O que o atacante faz depois
Não é só "site vergonhoso no ar". É bem pior:
- Phishing assinado pela sua marca. Cliente recebe e-mail "atualize sua senha", link aponta pra
promo.suaempresa.com.br/login, parece legítimo (HTTPS válido, domínio seu). Conversão de phishing dispara. - Roubo de cookies. Se o domínio mãe
suaempresa.com.brdefine cookies comDomain=.suaempresa.com.br, o subdomínio comprometido lê esses cookies. Sessão de cliente vaza. - Bypass de CORS. Sua API libera CORS pra
*.suaempresa.com.br. Agora o atacante tem origem permitida pra chamar sua API direto do navegador da vítima. - Abuso de SEO. Atacante hospeda conteúdo malicioso, faz backlink em fóruns, polui o ranking de marca da sua empresa.
- Distribuição de malware. Domínio com reputação positiva entrega payload, filtros corporativos liberam.
Como descobrir se você tem isso
Manualmente
-
Liste todos os subdomínios da sua empresa.
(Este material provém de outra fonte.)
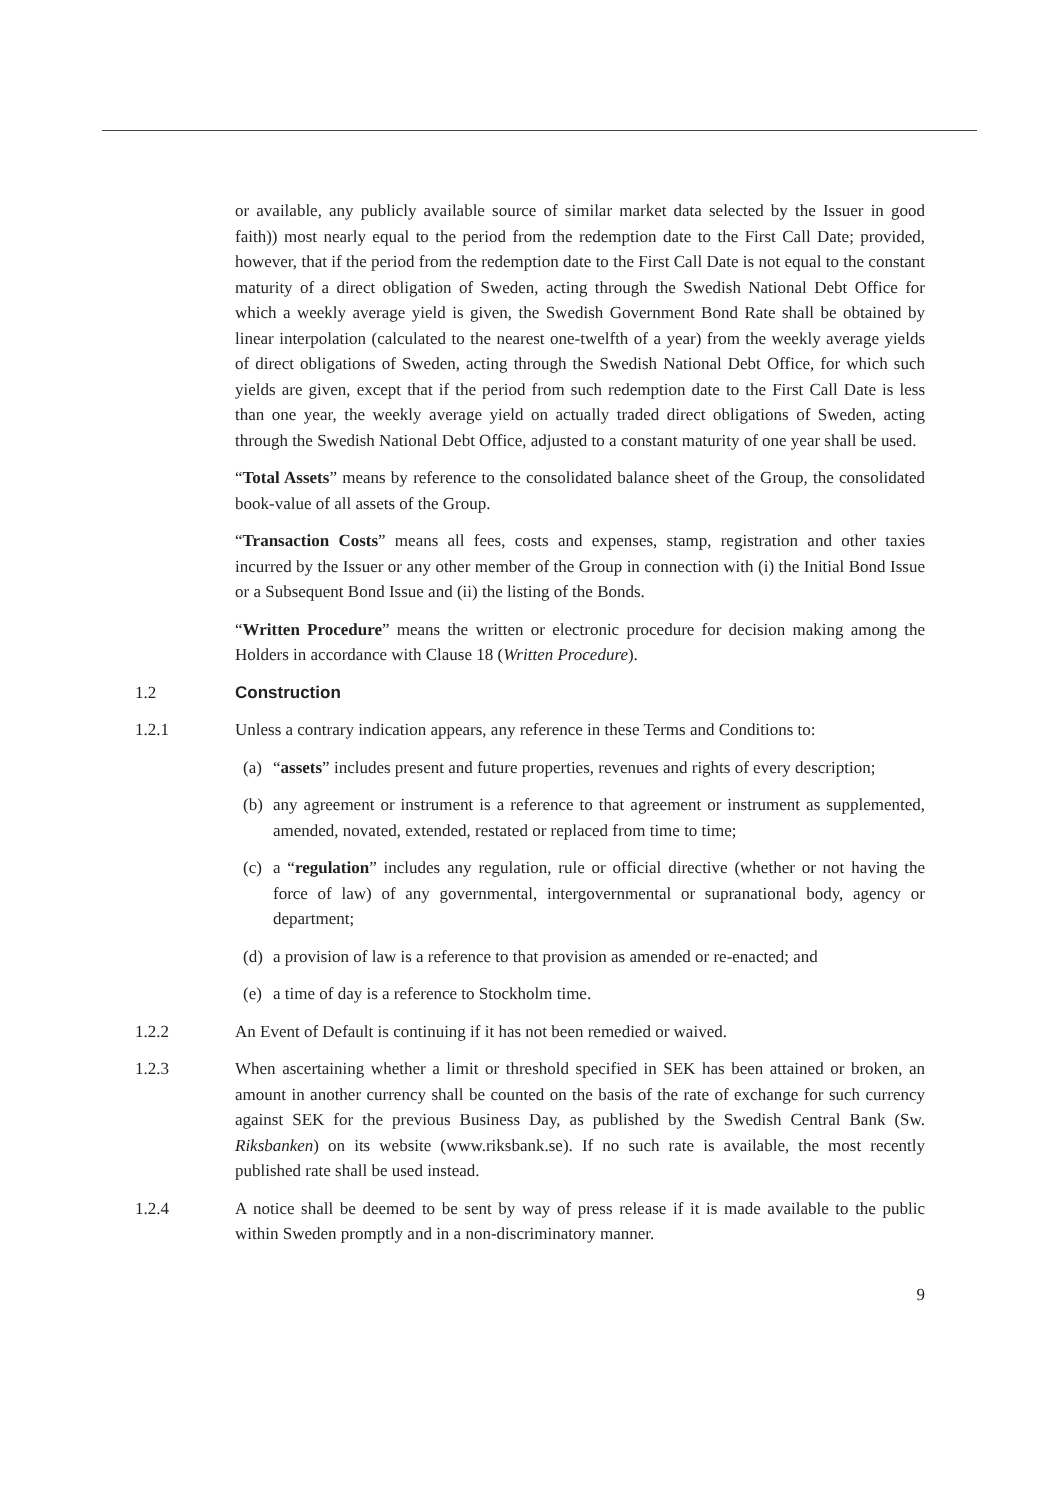or available, any publicly available source of similar market data selected by the Issuer in good faith)) most nearly equal to the period from the redemption date to the First Call Date; provided, however, that if the period from the redemption date to the First Call Date is not equal to the constant maturity of a direct obligation of Sweden, acting through the Swedish National Debt Office for which a weekly average yield is given, the Swedish Government Bond Rate shall be obtained by linear interpolation (calculated to the nearest one-twelfth of a year) from the weekly average yields of direct obligations of Sweden, acting through the Swedish National Debt Office, for which such yields are given, except that if the period from such redemption date to the First Call Date is less than one year, the weekly average yield on actually traded direct obligations of Sweden, acting through the Swedish National Debt Office, adjusted to a constant maturity of one year shall be used.
“Total Assets” means by reference to the consolidated balance sheet of the Group, the consolidated book-value of all assets of the Group.
“Transaction Costs” means all fees, costs and expenses, stamp, registration and other taxies incurred by the Issuer or any other member of the Group in connection with (i) the Initial Bond Issue or a Subsequent Bond Issue and (ii) the listing of the Bonds.
“Written Procedure” means the written or electronic procedure for decision making among the Holders in accordance with Clause 18 (Written Procedure).
1.2 Construction
1.2.1 Unless a contrary indication appears, any reference in these Terms and Conditions to:
(a)
“assets” includes present and future properties, revenues and rights of every description;
(b)
any agreement or instrument is a reference to that agreement or instrument as supplemented, amended, novated, extended, restated or replaced from time to time;
(c)
a “regulation” includes any regulation, rule or official directive (whether or not having the force of law) of any governmental, intergovernmental or supranational body, agency or department;
(d)
a provision of law is a reference to that provision as amended or re-enacted; and
(e)
a time of day is a reference to Stockholm time.
1.2.2 An Event of Default is continuing if it has not been remedied or waived.
1.2.3 When ascertaining whether a limit or threshold specified in SEK has been attained or broken, an amount in another currency shall be counted on the basis of the rate of exchange for such currency against SEK for the previous Business Day, as published by the Swedish Central Bank (Sw. Riksbanken) on its website (www.riksbank.se). If no such rate is available, the most recently published rate shall be used instead.
1.2.4 A notice shall be deemed to be sent by way of press release if it is made available to the public within Sweden promptly and in a non-discriminatory manner.
9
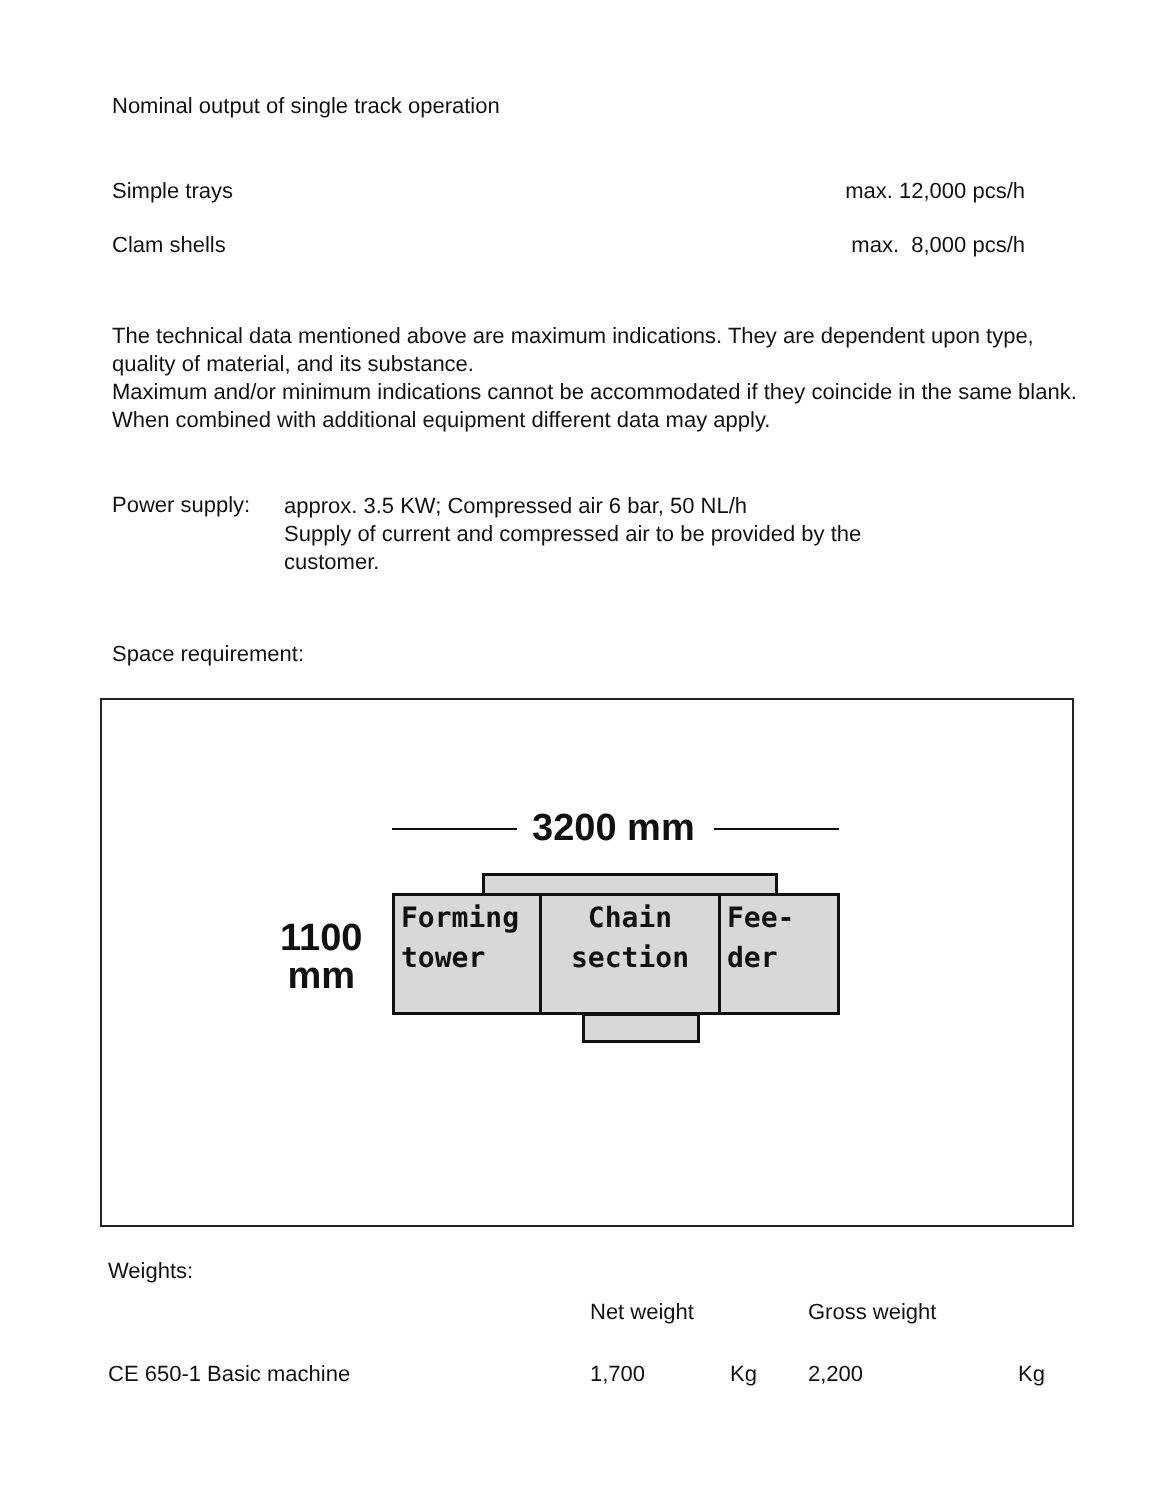Nominal output of single track operation
Simple trays max. 12,000 pcs/h
Clam shells max. 8,000 pcs/h
The technical data mentioned above are maximum indications. They are dependent upon type, quality of material, and its substance.
Maximum and/or minimum indications cannot be accommodated if they coincide in the same blank. When combined with additional equipment different data may apply.
Power supply:
approx. 3.5 KW; Compressed air 6 bar, 50 NL/h
Supply of current and compressed air to be provided by the
customer.
Space requirement:
3200 mm
1100
mm
Forming
tower
Chain
section
Fee-
der
Weights:
| | Net weight | | Gross weight | |
| CE 650-1 Basic machine | 1,700 | Kg | 2,200 | Kg |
O comando é:
dig +short any suaempresa.com.brE descoberta passiva via certificados (Certificate Transparency logs):
https://crt.sh/?q=%25.suaempresa.com.brO
crt.shmostra todo certificado SSL emitido pra sua árvore — inclui subdomínios esquecidos que você nem sabia que existiam. -
Pra cada subdomínio, veja o CNAME:
dig CNAME promo.suaempresa.com.br -
Acesse o destino. Se voltar página "No such app", "There isn't a GitHub Pages site here", "Repository not found", "NoSuchBucket", "404 Not Found · The requested URL was not found on this server", você tem candidato a takeover.
Sinais clássicos por provedor
| Provedor | Mensagem típica em takeover possível |
|---|---|
| Heroku | "No such app" |
| GitHub Pages | "There isn't a GitHub Pages site here." |
| AWS S3 | "NoSuchBucket" / "The specified bucket does not exist" |
| Azure | "404 Web Site not found. You may be seeing this error..." |
| Shopify | "Sorry, this shop is currently unavailable." |
| Fastly | "Fastly error: unknown domain" |
| Tumblr | "Whatever you were looking for doesn't currently exist at this address." |
Encontrou uma dessas no seu domínio? Apague o CNAME hoje.
A correção é grátis e simples
Não é patch. Não é WAF. Não é firewall. É remover registro de DNS órfão.
- Se o subdomínio não é mais usado: delete o CNAME.
- Se ainda é usado: garanta que o destino é seu de novo (reativa o app no Heroku, recria o bucket S3, etc.).
- Estabelece processo: decommission de serviço deve incluir "remover DNS" no checklist. Quase ninguém faz isso.
O problema é que ninguém olha
Empresa média brasileira tem 50–300 subdomínios. Ninguém mantém inventário atualizado. Marketing cria promo, lp, quiz, eventos. Time de produto cria staging, qa, legacy. RH cria vagas. Tudo pulverizado.
A defesa real é descoberta contínua + monitoramento de fingerprint:
- Listar subdomínios novos toda noite (DNS + CT logs).
- Pra cada um, fazer requisição HEAD/GET e classificar a resposta.
- Quando aparecer fingerprint de takeover ("No such app", etc.), alerta crítico.
Onde o Sentinela entra
A gente monitora a árvore do seu domínio principal e:
- Descobre subdomínios novos via DNS e Certificate Transparency
- Resolve cada um e classifica o destino
- Marca takeover potencial quando vê fingerprint de provedor abandonado
- Alerta antes de virar incidente
É o tipo de achado que pentest anual quase nunca pega (porque o subdomínio nasce e morre entre dois pentests) e que auditoria contínua resolve por construção.
A regra simples
Subdomínio é como chave de casa. Você não esquece chave em portaria pública porque "ninguém vai pegar". Mas no DNS deixa lá — porque é invisível. A diferença é que o atacante enxerga melhor do que você as chaves penduradas no muro.
Mapeia. Limpa. Monitora. É a defesa mais barata que existe.